Hemmati is believed to be the first woman to be sentenced to death over the protests.

The Abdorrahman Boroumand Center said it also believed that Hemmati was the woman who appeared in a video broadcast on state television in January being personally interrogated by judiciary chief Gholamhossein Mohseni Ejei.

“The recording and broadcasting of forced confessions from defendants in an opaque process … constitutes a blatant violation of the defendant’s rights,” it said.
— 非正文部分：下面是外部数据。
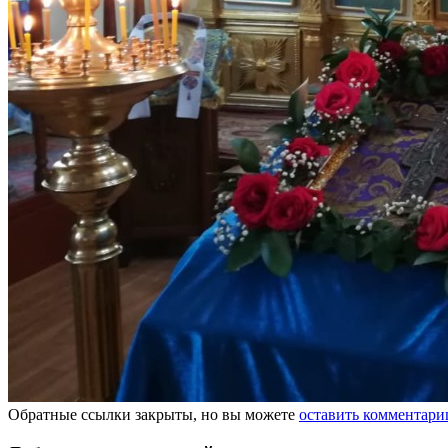
Обратные ссылки закрыты, но вы можете
оставить комментари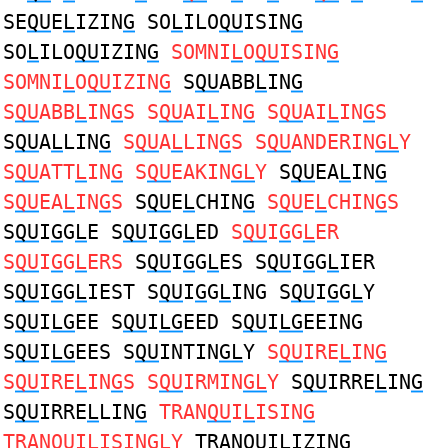
SE
QU
E
L
IZIN
G
SO
L
ILO
QU
ISIN
G
SO
L
ILO
QU
IZIN
G
SOMNI
L
O
QU
ISIN
G
SOMNI
L
O
QU
IZIN
G
S
QU
ABB
L
IN
G
S
QU
ABB
L
IN
G
S S
QU
AI
L
IN
G
S
QU
AI
L
IN
G
S
S
QU
A
L
LIN
G
S
QU
A
L
LIN
G
S S
QU
ANDERIN
GL
Y
S
QU
ATT
L
IN
G
S
QU
EAKIN
GL
Y
S
QU
EA
L
IN
G
S
QU
EA
L
IN
G
S
S
QU
E
L
CHIN
G
S
QU
E
L
CHIN
G
S
S
QU
I
G
G
L
E S
QU
I
G
G
L
ED
S
QU
I
G
G
L
ER
S
QU
I
G
G
L
ERS
S
QU
I
G
G
L
ES S
QU
I
G
G
L
IER
S
QU
I
G
G
L
IEST S
QU
I
G
G
L
ING S
QU
I
G
G
L
Y
S
QU
I
LG
EE S
QU
I
LG
EED S
QU
I
LG
EEING
S
QU
I
LG
EES S
QU
INTIN
GL
Y
S
QU
IRE
L
IN
G
S
QU
IRE
L
IN
G
S S
QU
IRMIN
GL
Y
S
QU
IRRE
L
IN
G
S
QU
IRRE
L
LIN
G
TRAN
QU
I
L
ISIN
G
TRAN
QU
I
L
ISIN
G
LY
TRAN
QU
I
L
IZIN
G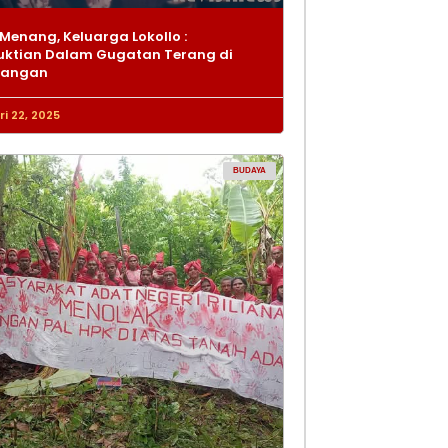
Menang, Keluarga Lokollo :
ktian Dalam Gugatan Terang di
dangan
i 22, 2025
BUDAYA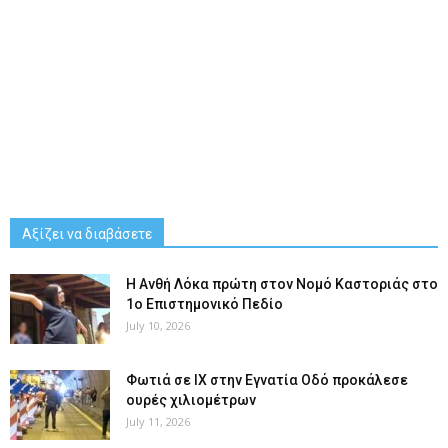
Αξίζει να διαβάσετε
Η Ανθή Λόκα πρώτη στον Νομό Καστοριάς στο
1ο Επιστημονικό Πεδίο
July 10, 2026
Φωτιά σε ΙΧ στην Εγνατία Οδό προκάλεσε
ουρές χιλιομέτρων
July 11, 2026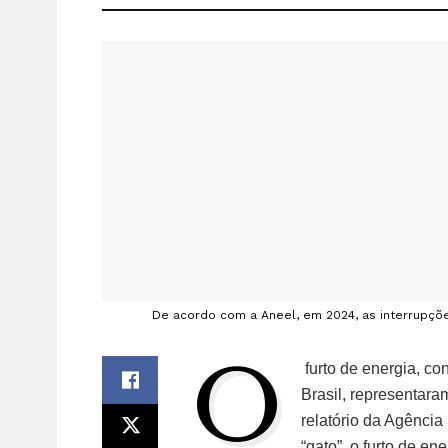
De acordo com a Aneel, em 2024, as interrupçõ
O
furto de energia, co
Brasil, representar
relatório da Agência
“gato”, o furto de e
According to Iran Human Rights Monitor, Iran has carried out 656 executions in the first three months of this year but the actual tally is “likely far higher” since Iran was largely offline in March when only eight were recorded.

Norway-based Iran Human Rights and Paris-based Together Against the Death Penalty said on Monday in their joint annual report on the death penalty in Iran that at least 1,639 people were executed in 2025 — including 48 women.

As well as the seven already executed, death sentences have been issued against at least 26 other people arrested over the January protests and several hundred more are facing charges that could see them executed, Iran Human Rights warned.

Last month, Iran executed three men who were accused of killing police officers during the protests, including Saleh Mohammadi, a young member of Iran’s national wrestling team.

“Dozens of individuals arrested during the January 2026 protests have been sentenced to death following grossly unfair, fast-tracked trials conducted without due process, access to independent counsel and reliance on torture-tainted forced ‘confessions’ as evidence,” said the New York-based Center for Human Rights in Iran.

The National Council of Resistance of Iran called on the United Nations “to take immediate action to save the lives of prisoners sentenced to death, especially political prisoners and those detained during the uprising.”